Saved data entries
== Segment start ==

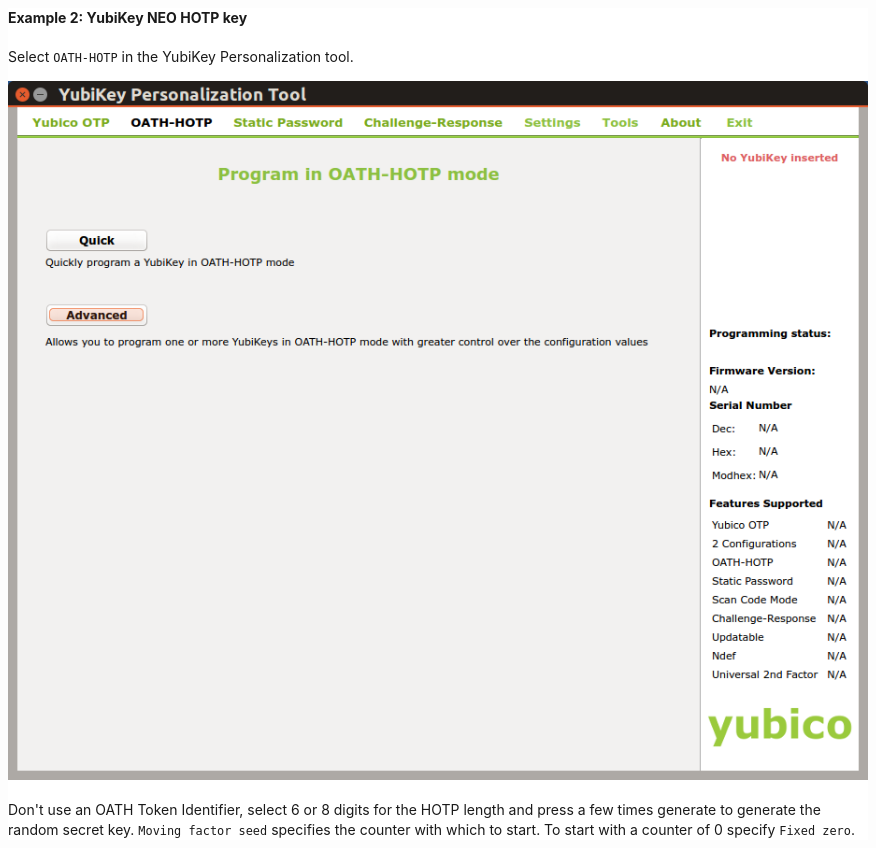#### Example 2: YubiKey NEO HOTP key

Select `OATH-HOTP` in the YubiKey Personalization tool.

![x](doc/SL-YK-hotp-1.png)

Don't use an OATH Token Identifier, select 6 or 8 digits for the HOTP length and press a few times generate to generate the random secret key.  `Moving factor seed` specifies the counter with which to start. To start with a counter of 0 specify `Fixed zero`.

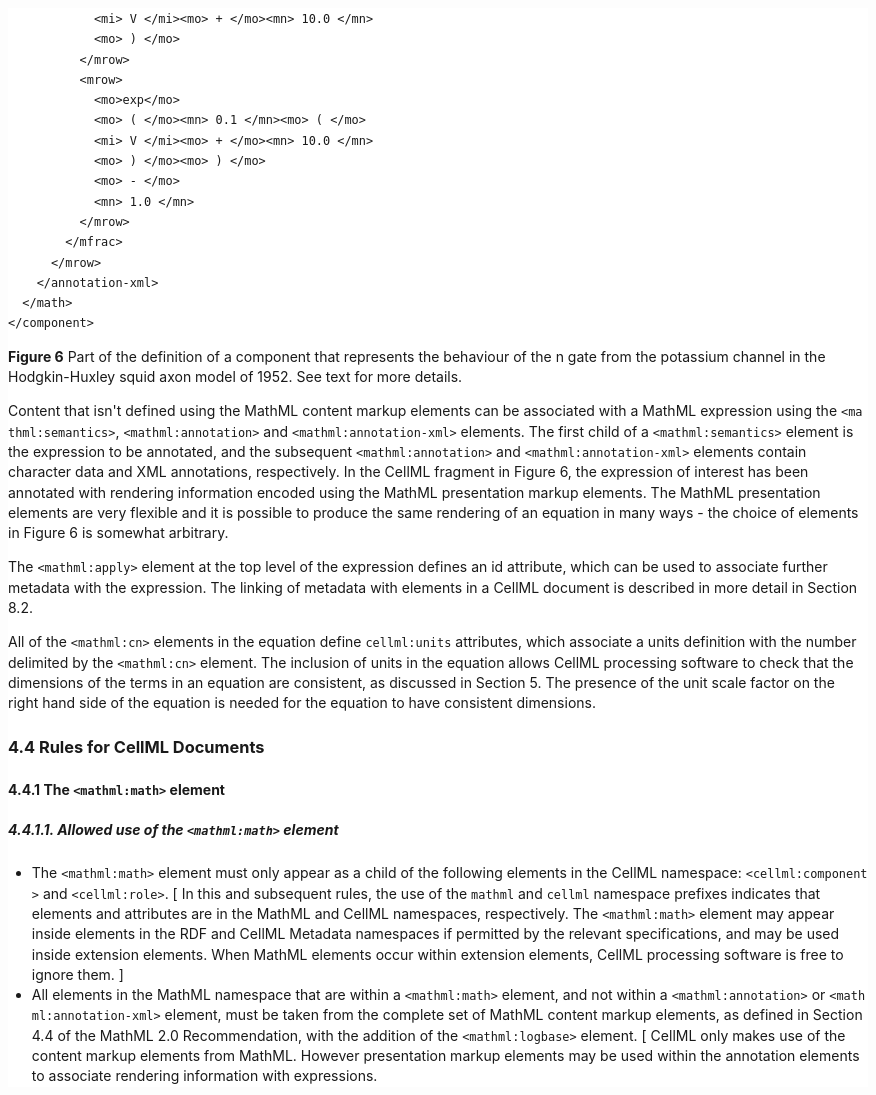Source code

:                 <mi> V </mi><mo> + </mo><mn> 10.0 </mn>
                <mo> ) </mo>
              </mrow>
              <mrow>
                <mo>exp</mo>
                <mo> ( </mo><mn> 0.1 </mn><mo> ( </mo>
                <mi> V </mi><mo> + </mo><mn> 10.0 </mn>
                <mo> ) </mo><mo> ) </mo>
                <mo> - </mo>
                <mn> 1.0 </mn>
              </mrow>
            </mfrac>
          </mrow>
        </annotation-xml>
      </math>
    </component>

**Figure 6** Part of the definition of a component that represents the behaviour of the n gate from the potassium channel in the Hodgkin-Huxley squid axon model of 1952.
See text for more details.

Content that isn't defined using the MathML content markup elements can be associated with a MathML expression using the `<mathml:semantics>`, `<mathml:annotation>` and `<mathml:annotation-xml>` elements.
The first child of a `<mathml:semantics>` element is the expression to be annotated, and the subsequent `<mathml:annotation>` and `<mathml:annotation-xml>` elements contain character data and XML annotations, respectively.
In the CellML fragment in Figure 6, the expression of interest has been annotated with rendering information encoded using the MathML presentation markup elements.
The MathML presentation elements are very flexible and it is possible to produce the same rendering of an equation in many ways - the choice of elements in Figure 6 is somewhat arbitrary.

The `<mathml:apply>` element at the top level of the expression defines an id attribute, which can be used to associate further metadata with the expression.
The linking of metadata with elements in a CellML document is described in more detail in Section 8.2.

All of the `<mathml:cn>` elements in the equation define `cellml:units` attributes, which associate a units definition with the number delimited by the `<mathml:cn>` element.
The inclusion of units in the equation allows CellML processing software to check that the dimensions of the terms in an equation are consistent, as discussed in Section 5.
The presence of the unit scale factor on the right hand side of the equation is needed for the equation to have consistent dimensions.

### 4.4 Rules for CellML Documents

#### 4.4.1 The `<mathml:math>` element

##### 4.4.1.1. Allowed use of the `<mathml:math>` element

- The `<mathml:math>` element must only appear as a child of the following elements in the CellML namespace: `<cellml:component>` and `<cellml:role>`.
  \[ In this and subsequent rules, the use of the `mathml` and `cellml` namespace prefixes indicates that elements and attributes are in the MathML and CellML namespaces, respectively.
  The `<mathml:math>` element may appear inside elements in the RDF and CellML Metadata namespaces if permitted by the relevant specifications, and may be used inside extension elements.
  When MathML elements occur within extension elements, CellML processing software is free to ignore them. \]
- All elements in the MathML namespace that are within a `<mathml:math>` element, and not within a `<mathml:annotation>` or `<mathml:annotation-xml>` element, must be taken from the complete set of MathML content markup elements, as defined in Section 4.4 of the MathML 2.0 Recommendation, with the addition of the `<mathml:logbase>` element.
  \[ CellML only makes use of the content markup elements from MathML.
  However presentation markup elements may be used within the annotation elements to associate rendering information with expressions.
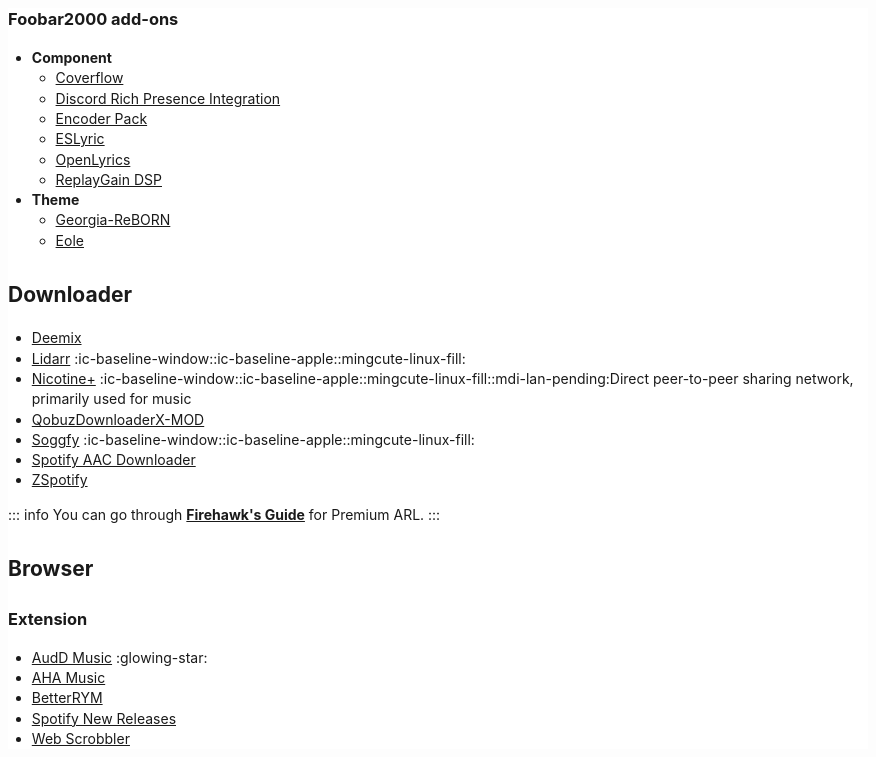 
### Foobar2000 add-ons
- **Component**
  - [Coverflow](https://www.foobar2000.org/components/view/foo_chronflow)
  - [Discord Rich Presence Integration](https://github.com/s0hv/foo_discord_rich) <Badge type="info" text="Catbox" link="https://github.com/realoksi/foobar2000-catbox" /><Badge type="info" text="Guide" link="https://s0hv.github.io/foo_discord_rich/" />
  - [Encoder Pack](https://www.foobar2000.org/encoderpack)
  - [ESLyric](https://github.com/ESLyric/release)
  - [OpenLyrics](https://www.foobar2000.org/components/view/foo_openlyrics) <Badge type="info" text="Guide" link="/guides/misc#foobar2000-synced-lyrics" />
  - [ReplayGain DSP](https://www.foobar2000.org/components/view/foo_dsp_replaygain)
- **Theme**
  - [Georgia-ReBORN](https://github.com/TT-ReBORN/Georgia-ReBORN) 
  - [Eole](https://github.com/Ottodix/Eole-foobar-theme) 


## Downloader
- [Deemix](https://download.deemix.workers.dev/)
- [Lidarr](https://lidarr.audio/) :ic-baseline-window::ic-baseline-apple::mingcute-linux-fill:
- [Nicotine+](https://nicotine-plus.org/) :ic-baseline-window::ic-baseline-apple::mingcute-linux-fill::mdi-lan-pending:<tooltip>Direct peer-to-peer sharing network, primarily used for music</tooltip>
- [QobuzDownloaderX-MOD](https://github.com/DJDoubleD/QobuzDownloaderX-MOD)
- [Soggfy](https://github.com/Rafiuth/Soggfy) :ic-baseline-window::ic-baseline-apple::mingcute-linux-fill:
- [Spotify AAC Downloader](https://github.com/glomatico/spotify-aac-downloader)
- [ZSpotify](https://github.com/jsavargas/zspotify) <Badge type="tip" text="GUI" link="https://github.com/PacketSurf/ZSpotifyGUI" />


::: info You can go through [**Firehawk's Guide**](https://rentry.org/firehawk52) for Premium ARL.
:::


## Browser

### Extension
- [AudD Music](https://github.com/AudDMusic) :glowing-star: <Badge type="tip" icon="i-mingcute-chrome-fill" text="Chrome" link="https://chromewebstore.google.com/detail/lhhohkfofnfbnildpdhhjeeenapeceei" /><Badge type="tip" icon="i-mdi-firefox" text="Firefox" link="https://addons.mozilla.org/en-US/firefox/addon/audd/" />
- [AHA Music](https://aha-music.com/) <Badge type="tip" icon="i-mingcute-chrome-fill" text="Chrome" link="https://chromewebstore.google.com/detail/aha-music-song-finder-for/dpacanjfikmhoddligfbehkpomnbgblf" />
- [BetterRYM](https://github.com/jgchk/better-rym) <Badge type="tip" icon="i-mingcute-chrome-fill" text="Chrome" link="https://chromewebstore.google.com/detail/pdbgknkejapoehgogijhmahhpiimlhjg" /><Badge type="tip" icon="i-mdi-firefox" text="Firefox" link="https://addons.mozilla.org/en-US/firefox/addon/better-rym/" />
- [Spotify New Releases](https://spotify-new-releases.web.app/) <Badge type="tip" icon="i-mingcute-chrome-fill" text="Chrome" link="https://chromewebstore.google.com/detail/spotify-new-releases/badbmkjnnimjfhhmknfoikappgmelpjo" />
- [Web Scrobbler](https://github.com/web-scrobbler/web-scrobbler) <Badge type="tip" icon="i-mingcute-chrome-fill" text="Chrome" link="https://chrome.google.com/webstore/detail/lastfm-scrobbler/hhinaapppaileiechjoiifaancjggfjm" /><Badge type="tip" icon="i-mdi-firefox" text="Firefox" link="https://addons.mozilla.org/en-US/firefox/addon/web-scrobbler/" />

== Segment end ==

TRY IT :: Only the text of the entries above is to be given again, exactly, with the pictures left out.

RESPONSE TO THIS EXERCISE ::
#### Example 2: YubiKey NEO HOTP key

Select `OATH-HOTP` in the YubiKey Personalization tool.

![x](doc/SL-YK-hotp-1.png)

Don't use an OATH Token Identifier, select 6 or 8 digits for the HOTP length and press a few times generate to generate the random secret key.  `Moving factor seed` specifies the counter with which to start. To start with a counter of 0 specify `Fixed zero`.

Source code

:                 <mi> V </mi><mo> + </mo><mn> 10.0 </mn>
                <mo> ) </mo>
              </mrow>
              <mrow>
                <mo>exp</mo>
                <mo> ( </mo><mn> 0.1 </mn><mo> ( </mo>
                <mi> V </mi><mo> + </mo><mn> 10.0 </mn>
                <mo> ) </mo><mo> ) </mo>
                <mo> - </mo>
                <mn> 1.0 </mn>
              </mrow>
            </mfrac>
          </mrow>
        </annotation-xml>
      </math>
    </component>

**Figure 6** Part of the definition of a component that represents the behaviour of the n gate from the potassium channel in the Hodgkin-Huxley squid axon model of 1952.
See text for more details.

Content that isn't defined using the MathML content markup elements can be associated with a MathML expression using the `<mathml:semantics>`, `<mathml:annotation>` and `<mathml:annotation-xml>` elements.
The first child of a `<mathml:semantics>` element is the expression to be annotated, and the subsequent `<mathml:annotation>` and `<mathml:annotation-xml>` elements contain character data and XML annotations, respectively.
In the CellML fragment in Figure 6, the expression of interest has been annotated with rendering information encoded using the MathML presentation markup elements.
The MathML presentation elements are very flexible and it is possible to produce the same rendering of an equation in many ways - the choice of elements in Figure 6 is somewhat arbitrary.

The `<mathml:apply>` element at the top level of the expression defines an id attribute, which can be used to associate further metadata with the expression.
The linking of metadata with elements in a CellML document is described in more detail in Section 8.2.

All of the `<mathml:cn>` elements in the equation define `cellml:units` attributes, which associate a units definition with the number delimited by the `<mathml:cn>` element.
The inclusion of units in the equation allows CellML processing software to check that the dimensions of the terms in an equation are consistent, as discussed in Section 5.
The presence of the unit scale factor on the right hand side of the equation is needed for the equation to have consistent dimensions.

### 4.4 Rules for CellML Documents

#### 4.4.1 The `<mathml:math>` element

##### 4.4.1.1. Allowed use of the `<mathml:math>` element

- The `<mathml:math>` element must only appear as a child of the following elements in the CellML namespace: `<cellml:component>` and `<cellml:role>`.
  \[ In this and subsequent rules, the use of the `mathml` and `cellml` namespace prefixes indicates that elements and attributes are in the MathML and CellML namespaces, respectively.
  The `<mathml:math>` element may appear inside elements in the RDF and CellML Metadata namespaces if permitted by the relevant specifications, and may be used inside extension elements.
  When MathML elements occur within extension elements, CellML processing software is free to ignore them. \]
- All elements in the MathML namespace that are within a `<mathml:math>` element, and not within a `<mathml:annotation>` or `<mathml:annotation-xml>` element, must be taken from the complete set of MathML content markup elements, as defined in Section 4.4 of the MathML 2.0 Recommendation, with the addition of the `<mathml:logbase>` element.
  \[ CellML only makes use of the content markup elements from MathML.
  However presentation markup elements may be used within the annotation elements to associate rendering information with expressions.
### Foobar2000 add-ons
- **Component**
  - [Coverflow](https://www.foobar2000.org/components/view/foo_chronflow)
  - [Discord Rich Presence Integration](https://github.com/s0hv/foo_discord_rich) <Badge type="info" text="Catbox" link="https://github.com/realoksi/foobar2000-catbox" /><Badge type="info" text="Guide" link="https://s0hv.github.io/foo_discord_rich/" />
  - [Encoder Pack](https://www.foobar2000.org/encoderpack)
  - [ESLyric](https://github.com/ESLyric/release)
  - [OpenLyrics](https://www.foobar2000.org/components/view/foo_openlyrics) <Badge type="info" text="Guide" link="/guides/misc#foobar2000-synced-lyrics" />
  - [ReplayGain DSP](https://www.foobar2000.org/components/view/foo_dsp_replaygain)
- **Theme**
  - [Georgia-ReBORN](https://github.com/TT-ReBORN/Georgia-ReBORN) 
  - [Eole](https://github.com/Ottodix/Eole-foobar-theme) 


## Downloader
- [Deemix](https://download.deemix.workers.dev/)
- [Lidarr](https://lidarr.audio/) :ic-baseline-window::ic-baseline-apple::mingcute-linux-fill:
- [Nicotine+](https://nicotine-plus.org/) :ic-baseline-window::ic-baseline-apple::mingcute-linux-fill::mdi-lan-pending:<tooltip>Direct peer-to-peer sharing network, primarily used for music</tooltip>
- [QobuzDownloaderX-MOD](https://github.com/DJDoubleD/QobuzDownloaderX-MOD)
- [Soggfy](https://github.com/Rafiuth/Soggfy) :ic-baseline-window::ic-baseline-apple::mingcute-linux-fill:
- [Spotify AAC Downloader](https://github.com/glomatico/spotify-aac-downloader)
- [ZSpotify](https://github.com/jsavargas/zspotify) <Badge type="tip" text="GUI" link="https://github.com/PacketSurf/ZSpotifyGUI" />


::: info You can go through [**Firehawk's Guide**](https://rentry.org/firehawk52) for Premium ARL.
:::


## Browser

### Extension
- [AudD Music](https://github.com/AudDMusic) :glowing-star: <Badge type="tip" icon="i-mingcute-chrome-fill" text="Chrome" link="https://chromewebstore.google.com/detail/lhhohkfofnfbnildpdhhjeeenapeceei" /><Badge type="tip" icon="i-mdi-firefox" text="Firefox" link="https://addons.mozilla.org/en-US/firefox/addon/audd/" />
- [AHA Music](https://aha-music.com/) <Badge type="tip" icon="i-mingcute-chrome-fill" text="Chrome" link="https://chromewebstore.google.com/detail/aha-music-song-finder-for/dpacanjfikmhoddligfbehkpomnbgblf" />
- [BetterRYM](https://github.com/jgchk/better-rym) <Badge type="tip" icon="i-mingcute-chrome-fill" text="Chrome" link="https://chromewebstore.google.com/detail/pdbgknkejapoehgogijhmahhpiimlhjg" /><Badge type="tip" icon="i-mdi-firefox" text="Firefox" link="https://addons.mozilla.org/en-US/firefox/addon/better-rym/" />
- [Spotify New Releases](https://spotify-new-releases.web.app/) <Badge type="tip" icon="i-mingcute-chrome-fill" text="Chrome" link="https://chromewebstore.google.com/detail/spotify-new-releases/badbmkjnnimjfhhmknfoikappgmelpjo" />
- [Web Scrobbler](https://github.com/web-scrobbler/web-scrobbler) <Badge type="tip" icon="i-mingcute-chrome-fill" text="Chrome" link="https://chrome.google.com/webstore/detail/lastfm-scrobbler/hhinaapppaileiechjoiifaancjggfjm" /><Badge type="tip" icon="i-mdi-firefox" text="Firefox" link="https://addons.mozilla.org/en-US/firefox/addon/web-scrobbler/" />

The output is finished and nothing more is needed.